In 1978, a 22-year-old Sam Raimi would cobble together a short film called Within the Woods. It focused on five friends escaping to a cabin in Tennessee. This idea would launch Raimi’s directing career (and cut short his time as an English student at Michigan State University), firmly cementing cinematic horror’s ownership of the isolated cabin. The demonic presence which infects the group’s home represents a shift that pervades our current filmic landscape. While the cabin was once emblematic of a promising future, it is now reduced to a nihilistic fear of being stuck. This era of horror was inventing a new way of scaring audiences, exploiting viewers’ intimate knowledge of what it means to be betrayed by your surroundings following the political turbulence of the ‘70s. This turn acknowledged that the fear of the cabin being violated was misplaced: The tension always laid in the desire to claim land, unnaturally demanding nature conform around you. Ultimately, the walls of the cabin collapse and the floor cracks, crushing the characters and viewers alike.

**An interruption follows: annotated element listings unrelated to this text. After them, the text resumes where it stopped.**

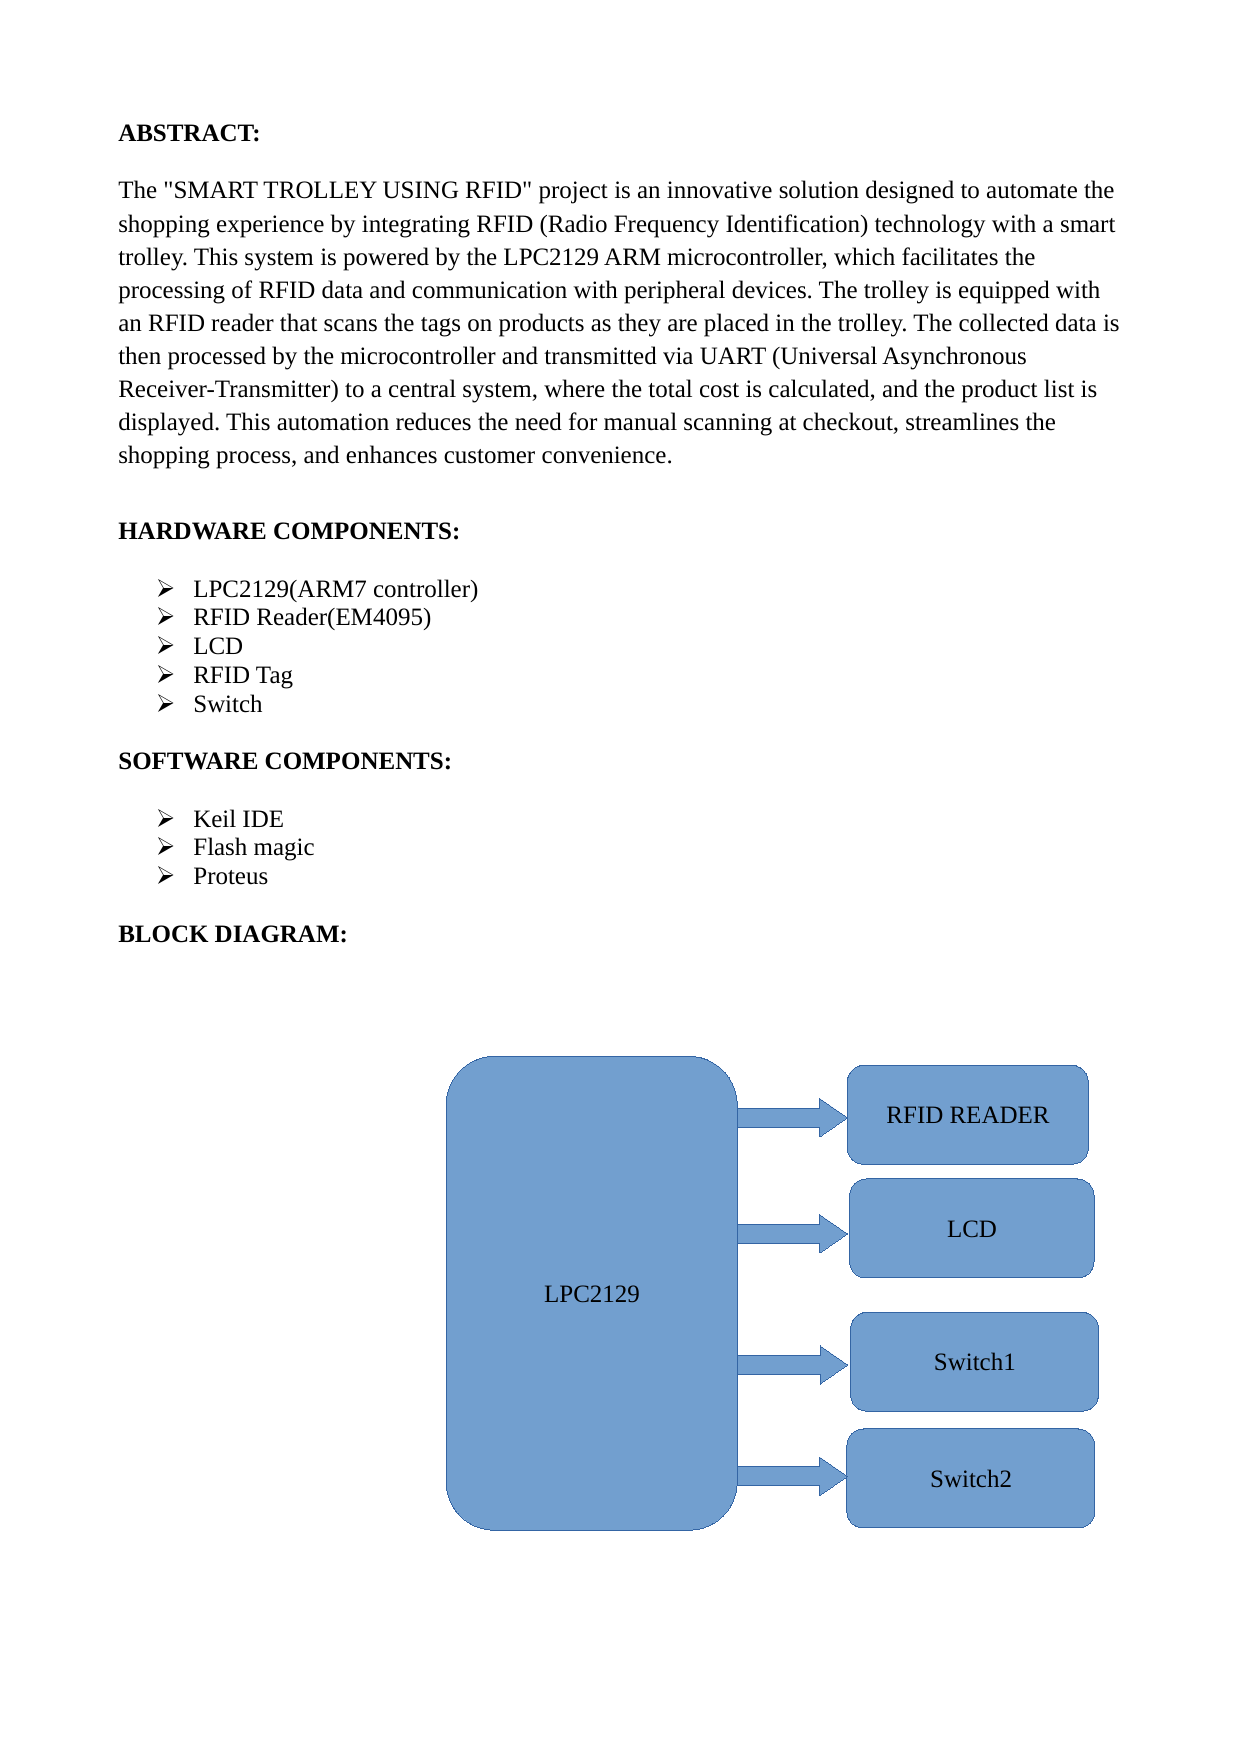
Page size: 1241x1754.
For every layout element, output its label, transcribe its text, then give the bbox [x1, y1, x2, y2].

text LPC2129 [469, 1279, 714, 1308]
list Flash magic [156, 832, 1122, 861]
list Keil IDE [156, 804, 1122, 832]
text ABSTRACT: [118, 118, 1122, 147]
list LCD [156, 631, 1122, 660]
text The "SMART TROLLEY USING RFID" project is an innovative solution designed to automate the shopping experience by integrating RFID (Radio Frequency Identification) technology with a smart trolley. This system is powered by the LPC2129 ARM microcontroller, which facilitates the processing of RFID data and communication with peripheral devices. The trolley is equipped with an RFID reader that scans the tags on products as they are placed in the trolley. The collected data is then processed by the microcontroller and transmitted via UART (Universal Asynchronous Receiver-Transmitter) to a central system, where the total cost is calculated, and the product list is displayed. This automation reduces the need for manual scanning at checkout, streamlines the shopping process, and enhances customer convenience. [118, 176, 1122, 468]
list LPC2129(ARM7 controller) [156, 574, 1122, 602]
list RFID Tag [156, 660, 1122, 689]
text SOFTWARE COMPONENTS: [118, 746, 1122, 775]
text LCD [863, 1214, 1080, 1243]
text RFID READER [861, 1100, 1074, 1129]
list Proteus [156, 861, 1122, 890]
text HARDWARE COMPONENTS: [118, 516, 1122, 545]
text Switch2 [861, 1464, 1081, 1493]
text Switch1 [864, 1347, 1085, 1376]
list Switch [156, 689, 1122, 717]
text BLOCK DIAGRAM: [118, 919, 1122, 947]
list RFID Reader(EM4095) [156, 602, 1122, 631]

As with all cinematic tropes, the cabin has been defined and redefined by the socio-political circumstances surrounding it. Audiences are no longer seeking the warm, sandy hues of the cabin making a stand in the American West. They are drawn to the creeping terror and shadowy corners of the cabin in the woods. With the next iteration of this trend, Knock at the Cabin, we are reminded that this symbol of patriotic independence has splintered into something less uplifting and more befitting the nature of its country. It is a place clinging onto a twisted sense of independence and writhing under the weight of misplaced faith.